= Windber Research Institute =

Windber Research Institute (WRI), now known as the Chan Soon-Shiong Institute of Molecular Medicine at Windber, is a private, non-profit biomedical research institute that is focused on women's health, cardiovascular disease and processes of aging, is located on Somerset Avenue in Windber, Pennsylvania. It opened in 2001. The first president, one of the co-founders of the institute, was Mr Nicholas Jacobs. Dr Richard Somiari was a co-founder and the first Scientific Director, Chief Scientific Officer and Chief Operating Officer of Windber Research Institute

==Description==
The research of WRI is mainly divided into tissue banking, data warehousing of clinical, molecular (genomic and proteomic) and imaging data and data analysis and interpretation along with the biomedical informatics team.

Through an existing relationship with the Walter Reed Army Medical Center, in the Clinical Breast Care Program, WRI currently has greater than 14,000 highly annotated breast tissues, alone, with more than 500 data fields and single pathologist review on each patient, integrated with all the molecular and imaging data as well. Studies are ongoing regarding tumor heterogeneity, disease and patient stratification, environment and lifestyle risk factors, ethnicity, and biomarker development, all with a focus on addressing existing clinical problems.

In addition, WRI is examining the impact of lifestyle modification programs, using diet, stress management and exercise along with group support, to reduce cardiovascular risk factors, control obesity and impact diabetes. This is part of the Ornish Lifestyle Program that is offered at Windber.

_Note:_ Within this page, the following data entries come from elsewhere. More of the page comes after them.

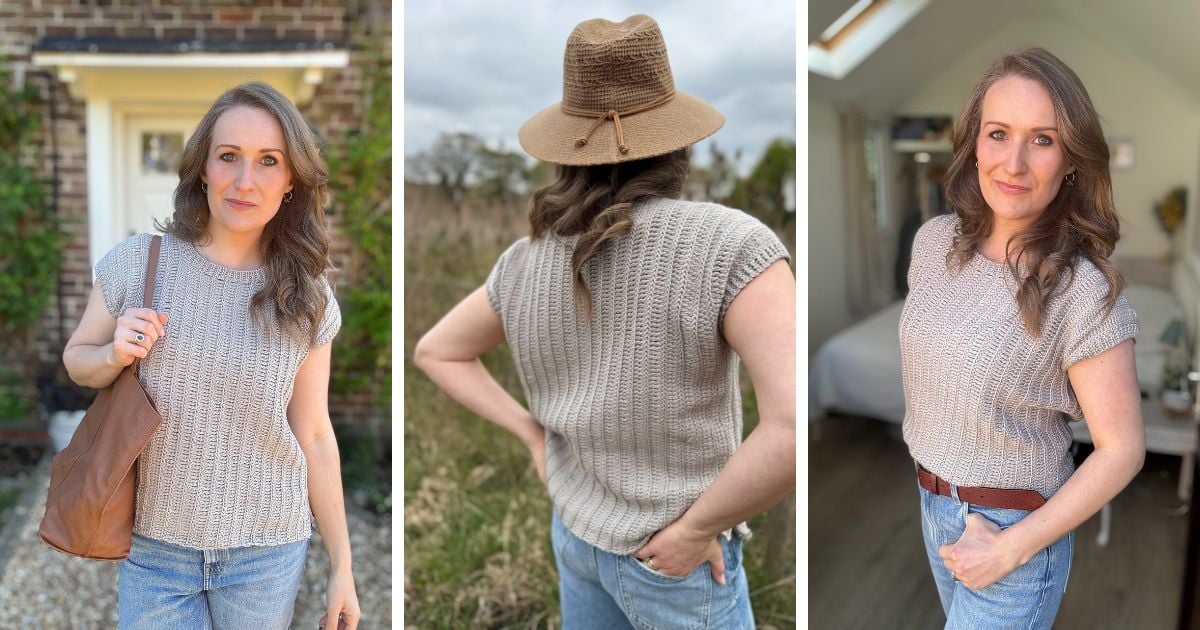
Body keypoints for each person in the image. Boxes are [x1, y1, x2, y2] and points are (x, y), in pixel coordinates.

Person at [414, 14, 795, 630]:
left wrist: (532, 437)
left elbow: (437, 351)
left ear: (569, 146)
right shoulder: (730, 244)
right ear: (677, 137)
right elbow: (792, 430)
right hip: (675, 558)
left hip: (575, 532)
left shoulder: (524, 259)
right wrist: (696, 528)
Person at [62, 82, 361, 630]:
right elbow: (77, 360)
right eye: (229, 157)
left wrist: (343, 566)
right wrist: (112, 352)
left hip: (267, 551)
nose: (245, 181)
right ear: (203, 167)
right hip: (155, 548)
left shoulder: (308, 293)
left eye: (268, 161)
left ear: (291, 179)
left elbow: (314, 432)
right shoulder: (137, 263)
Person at [900, 48, 1144, 628]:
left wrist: (1014, 546)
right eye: (998, 134)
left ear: (1071, 161)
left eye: (1041, 139)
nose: (1012, 163)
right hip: (933, 507)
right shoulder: (933, 244)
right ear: (974, 145)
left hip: (1014, 530)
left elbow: (1122, 450)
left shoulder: (1084, 291)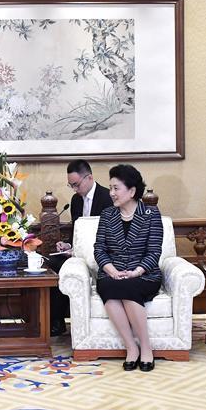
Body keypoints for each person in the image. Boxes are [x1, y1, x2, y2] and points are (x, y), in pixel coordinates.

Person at [94, 164, 164, 372]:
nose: (111, 193)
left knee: (129, 287)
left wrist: (137, 271)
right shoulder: (107, 215)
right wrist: (111, 271)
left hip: (144, 274)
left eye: (116, 188)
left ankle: (146, 348)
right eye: (110, 188)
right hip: (112, 273)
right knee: (109, 287)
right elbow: (99, 249)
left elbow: (154, 252)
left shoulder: (151, 214)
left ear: (132, 191)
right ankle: (131, 347)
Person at [49, 159, 113, 336]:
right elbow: (77, 232)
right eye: (71, 186)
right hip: (77, 254)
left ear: (89, 177)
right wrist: (68, 245)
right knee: (53, 263)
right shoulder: (76, 201)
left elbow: (109, 235)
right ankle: (57, 321)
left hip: (101, 253)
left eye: (76, 185)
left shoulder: (107, 198)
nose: (75, 190)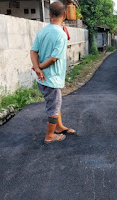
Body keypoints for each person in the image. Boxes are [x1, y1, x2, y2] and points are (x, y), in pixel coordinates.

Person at [30, 2, 76, 144]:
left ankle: (59, 127)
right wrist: (40, 68)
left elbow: (33, 51)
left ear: (49, 15)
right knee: (54, 106)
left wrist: (37, 67)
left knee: (56, 103)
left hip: (43, 78)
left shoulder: (42, 31)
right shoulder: (60, 34)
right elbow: (54, 59)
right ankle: (50, 135)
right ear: (64, 15)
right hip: (51, 78)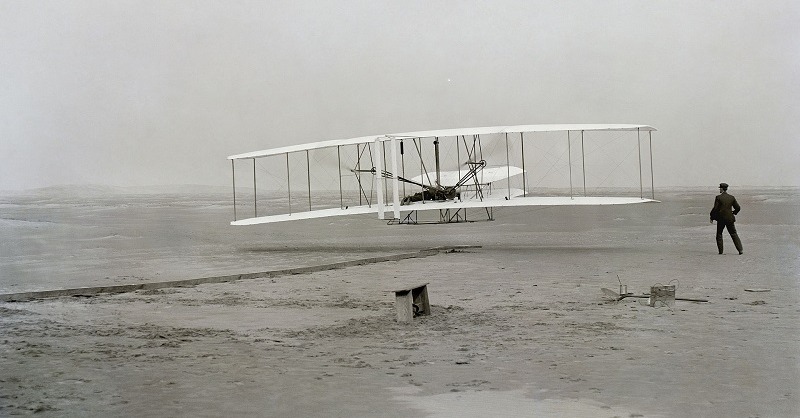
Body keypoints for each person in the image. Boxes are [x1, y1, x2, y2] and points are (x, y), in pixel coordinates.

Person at [709, 182, 743, 254]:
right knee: (734, 234)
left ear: (722, 188)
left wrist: (712, 216)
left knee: (719, 234)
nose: (719, 190)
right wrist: (734, 212)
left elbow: (715, 209)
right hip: (730, 218)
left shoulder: (718, 197)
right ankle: (740, 250)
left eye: (720, 188)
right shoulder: (731, 197)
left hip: (721, 219)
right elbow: (738, 207)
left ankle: (721, 252)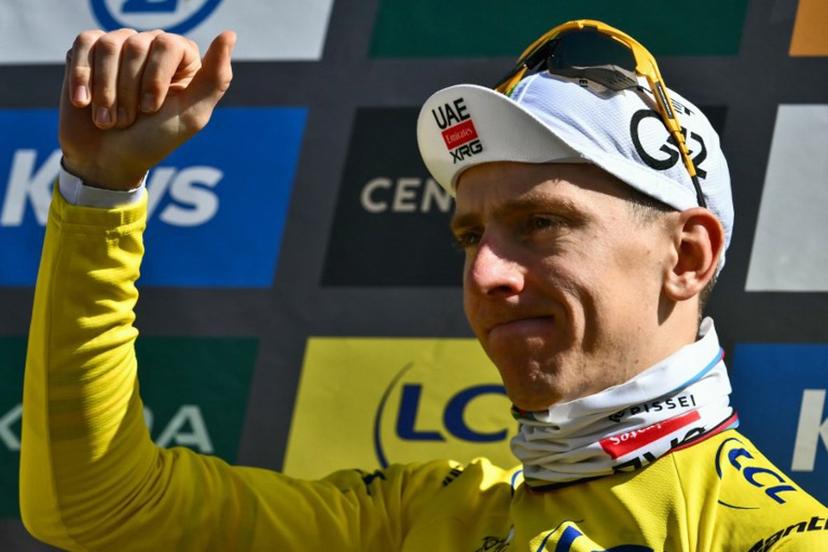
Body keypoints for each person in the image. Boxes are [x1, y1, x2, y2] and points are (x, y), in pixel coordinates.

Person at [20, 20, 826, 552]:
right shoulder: (421, 518)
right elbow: (97, 506)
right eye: (471, 235)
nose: (483, 273)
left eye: (541, 224)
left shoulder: (775, 538)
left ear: (687, 258)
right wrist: (100, 190)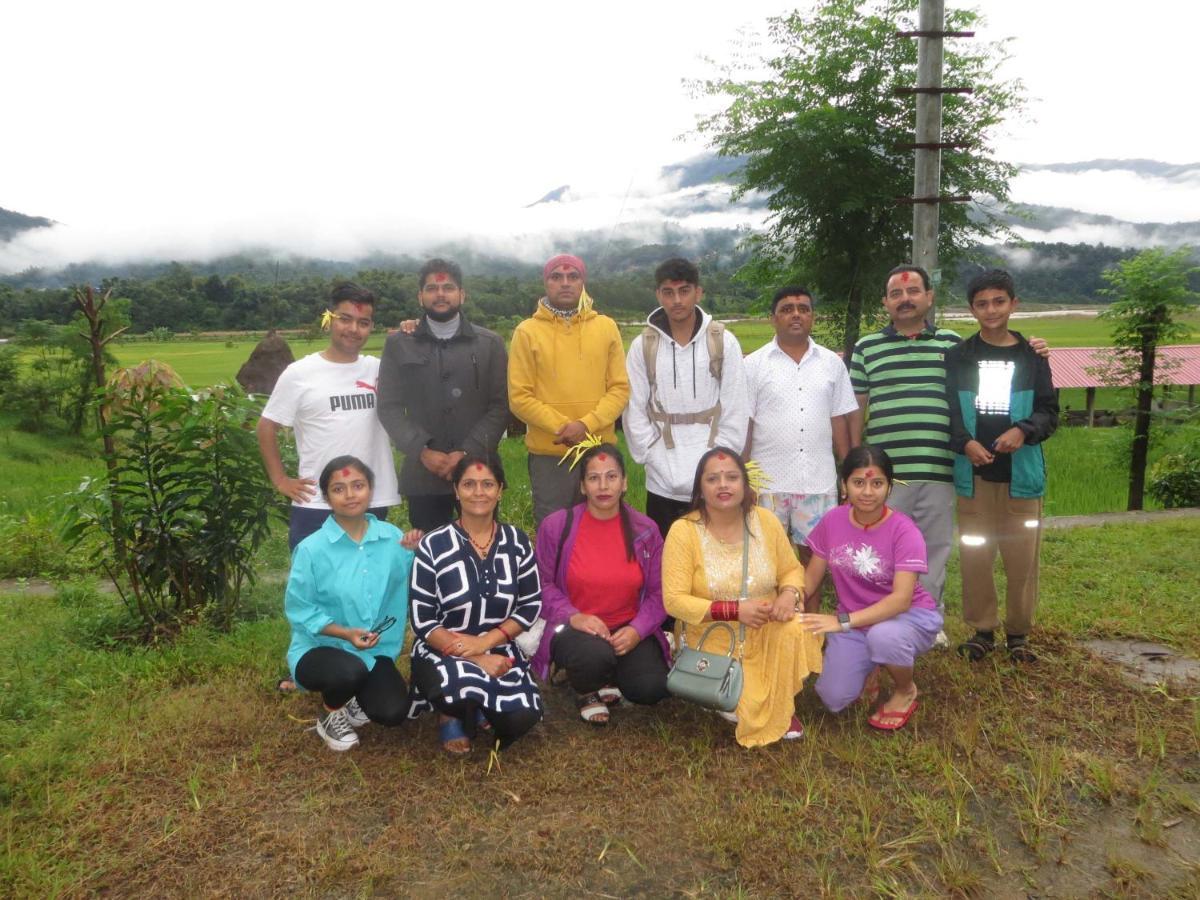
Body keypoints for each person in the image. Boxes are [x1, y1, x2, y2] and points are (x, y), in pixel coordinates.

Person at [849, 265, 1049, 647]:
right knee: (882, 550)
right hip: (885, 473)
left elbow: (995, 379)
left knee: (932, 548)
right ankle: (880, 620)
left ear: (929, 297)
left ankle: (927, 621)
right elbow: (857, 407)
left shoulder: (954, 347)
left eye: (913, 292)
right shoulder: (866, 348)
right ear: (885, 302)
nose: (905, 299)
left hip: (942, 468)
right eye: (895, 294)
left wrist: (1034, 349)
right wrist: (859, 465)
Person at [662, 447, 824, 748]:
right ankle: (738, 696)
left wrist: (789, 595)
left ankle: (781, 702)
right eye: (713, 479)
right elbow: (674, 600)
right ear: (700, 487)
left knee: (798, 628)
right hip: (716, 635)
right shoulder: (683, 532)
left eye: (732, 477)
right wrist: (735, 610)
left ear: (745, 484)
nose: (723, 485)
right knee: (745, 705)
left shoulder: (765, 520)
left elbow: (791, 569)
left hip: (767, 625)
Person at [946, 269, 1058, 664]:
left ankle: (1018, 634)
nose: (990, 310)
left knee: (1021, 558)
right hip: (973, 476)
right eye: (982, 303)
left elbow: (1049, 412)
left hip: (1021, 479)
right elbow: (949, 415)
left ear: (1013, 304)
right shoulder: (958, 357)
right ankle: (981, 630)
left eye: (998, 301)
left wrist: (1023, 432)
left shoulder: (1033, 356)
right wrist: (966, 443)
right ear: (971, 309)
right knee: (976, 555)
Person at [799, 446, 943, 731]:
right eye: (858, 483)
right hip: (856, 622)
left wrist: (841, 622)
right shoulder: (832, 520)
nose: (867, 492)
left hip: (908, 617)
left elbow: (901, 600)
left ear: (889, 487)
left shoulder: (904, 530)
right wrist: (787, 599)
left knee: (884, 637)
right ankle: (872, 666)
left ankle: (905, 690)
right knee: (833, 698)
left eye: (877, 483)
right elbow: (811, 579)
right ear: (844, 485)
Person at [407, 454, 543, 754]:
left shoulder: (517, 542)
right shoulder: (434, 545)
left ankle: (480, 705)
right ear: (456, 491)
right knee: (451, 689)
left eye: (487, 484)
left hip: (501, 648)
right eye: (469, 484)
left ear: (500, 490)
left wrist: (486, 643)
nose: (478, 492)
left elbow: (530, 605)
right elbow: (423, 620)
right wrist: (476, 656)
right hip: (442, 649)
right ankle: (452, 713)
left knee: (521, 719)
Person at [284, 456, 418, 751]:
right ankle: (331, 713)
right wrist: (345, 633)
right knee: (348, 672)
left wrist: (419, 549)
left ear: (371, 490)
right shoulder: (311, 550)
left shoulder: (393, 538)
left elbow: (416, 578)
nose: (350, 495)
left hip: (374, 650)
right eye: (339, 488)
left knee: (393, 712)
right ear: (327, 497)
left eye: (358, 485)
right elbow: (299, 608)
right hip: (320, 649)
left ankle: (356, 697)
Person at [531, 442, 670, 725]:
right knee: (593, 656)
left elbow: (660, 592)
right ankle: (585, 688)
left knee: (650, 689)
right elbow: (541, 584)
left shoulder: (646, 530)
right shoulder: (557, 526)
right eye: (593, 478)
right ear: (582, 486)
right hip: (577, 628)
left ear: (625, 482)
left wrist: (637, 629)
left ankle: (612, 674)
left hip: (627, 627)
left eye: (611, 476)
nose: (603, 486)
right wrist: (574, 616)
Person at [258, 282, 401, 550]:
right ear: (329, 319)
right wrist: (279, 479)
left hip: (373, 499)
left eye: (363, 322)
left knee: (368, 584)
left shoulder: (380, 370)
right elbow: (266, 426)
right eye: (345, 319)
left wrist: (413, 330)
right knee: (315, 585)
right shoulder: (300, 373)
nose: (353, 329)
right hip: (317, 503)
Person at [377, 258, 510, 532]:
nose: (440, 294)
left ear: (462, 294)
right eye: (432, 288)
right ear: (420, 295)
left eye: (448, 287)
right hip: (423, 473)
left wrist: (467, 451)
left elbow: (501, 406)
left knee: (481, 547)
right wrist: (422, 451)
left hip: (479, 472)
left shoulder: (490, 344)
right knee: (429, 553)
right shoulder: (399, 344)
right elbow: (388, 407)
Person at [625, 257, 750, 539]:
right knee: (665, 559)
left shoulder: (723, 341)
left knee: (714, 559)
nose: (677, 300)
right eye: (668, 292)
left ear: (698, 292)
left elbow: (735, 407)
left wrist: (720, 462)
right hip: (661, 478)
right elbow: (635, 410)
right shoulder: (643, 345)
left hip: (713, 475)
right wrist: (651, 456)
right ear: (658, 295)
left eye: (684, 290)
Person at [508, 253, 631, 528]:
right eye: (557, 277)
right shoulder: (527, 332)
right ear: (545, 283)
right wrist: (564, 427)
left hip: (599, 451)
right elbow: (519, 397)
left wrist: (586, 425)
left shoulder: (606, 327)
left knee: (603, 529)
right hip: (551, 455)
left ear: (583, 282)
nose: (565, 283)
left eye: (572, 276)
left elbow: (620, 389)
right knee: (555, 531)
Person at [743, 286, 858, 561]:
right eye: (787, 309)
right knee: (767, 561)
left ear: (812, 317)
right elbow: (744, 424)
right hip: (767, 486)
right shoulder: (753, 365)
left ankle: (809, 606)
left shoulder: (832, 364)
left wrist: (849, 473)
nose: (796, 315)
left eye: (803, 309)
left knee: (815, 561)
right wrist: (743, 477)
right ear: (773, 318)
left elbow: (839, 419)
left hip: (817, 483)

Its diagnostic capabilities include digital and film mammography, 4-D ultrasound, 16-slice PET/CT and a 3T HD MRI which are integrated into the clinical data, molecular data and image repository.

In 2015, the Windber Medical Center and the WRI entered into an agreement with the Chan Soon-Shiong Institute of Molecular Medicine (SSSIOMM), founded by Dr. Patrick Soon-Shiong and his wife Michelle Chan, to create an integrated health care organization. The agreement included creating a precision cancer treatment and research institute.